日立製作所、小型IoT機器向けのメッセージ認証技術「Chaskey」が国際標準ISO/IEC 29192-6に

2019年9月20日(金)日川 佳三(IT Leaders編集部)

日立製作所とベルギーのルーベンカトリック大学は2019年9月20日、両者が共同で開発したIoT機器向けのメッセージ認証技術「Chaskey」が、ISO(国際標準化機構)での最終承認を経て、軽量暗号国際標準規格「ISO/IEC 29192-6」として採択されたと発表した。少ないメモリーで高速に処理できることから、小型機器にセキュリティ機能を導入しやすくなるとしている。標準化は、産業技術総合研究所(産総研)の協力の下で行った。

 IoTシステムを安全かつリアルタイムに運用するためには、機器を制御する命令や判断の材料となるセンサー情報が改竄されていないことをスピーディに保証する必要がある。しかし、小型のIoT機器は、情報処理を行うメモリーなどのリソースが少ないため、暗号処理の省メモリー性と高速性の両立が課題だった。

 そこで、日立製作所とルーベンカトリック大学は、IoT向けのメッセージ認証技術としてChaskeyを開発した。
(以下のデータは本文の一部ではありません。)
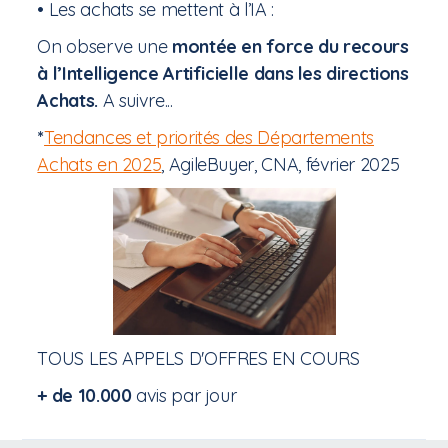
• Les achats se mettent à l’IA :
On observe une
montée en force du recours
à l’Intelligence Artificielle dans les directions
Achats.
A suivre...
*
Tendances et priorités des Départements
Achats en 2025
, AgileBuyer, CNA, février 2025
TOUS LES APPELS D'OFFRES EN COURS
+ de 10.000
avis par jour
Chaskeyでは、IoT機器のデータが改竄されていないことを、標準的に利用されている暗号化技術に比べて1/2~1/5の少ないメモリーで、かつ2~7倍高速に保証できるとしている。

 Chaskeyの技術面での特徴は、大きく2つある。1つは、どのようなCPUでも高速に動作するようにしたことである。CPUの基本命令だけでデータを変換するARX設計法を採用した。表の参照を行わないため、メモリー使用量が小さくて済む。
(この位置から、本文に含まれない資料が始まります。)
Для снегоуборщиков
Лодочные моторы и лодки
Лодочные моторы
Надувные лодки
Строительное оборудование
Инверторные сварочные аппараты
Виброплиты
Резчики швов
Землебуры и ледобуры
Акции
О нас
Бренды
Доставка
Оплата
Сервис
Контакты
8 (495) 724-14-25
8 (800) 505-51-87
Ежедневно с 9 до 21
 小型IoT機器で使われる8~32ビットCPUで高速に動作するように、パラメータの選定にも着目した。ARX設計法では従来、適したパラメータの選定に時間がかかっていたが、ルーベンカトリック大学が開発した評価ツールにより、短時間で適したパラメータを選定することができるようになった。

 もう1つの特徴は、制御コマンドやセンサデータなど、小さいサイズのデータを高速に処理できるようにしたことである。複数のIoT機器が相互に通信するシステムでは、暗号通信の初期化処理が頻繁に発生し、処理速度が低下する。これに対してChaskeyでは、初期化処理のコストを最小限に抑えるEven-Mansour構成法を採用した。Even-Mansour構成法は本来ブロック暗号を作る方法だが、メッセージ認証機能を実現する用法(mode of operation)を開発し、安全性を理論的に検証したとしている。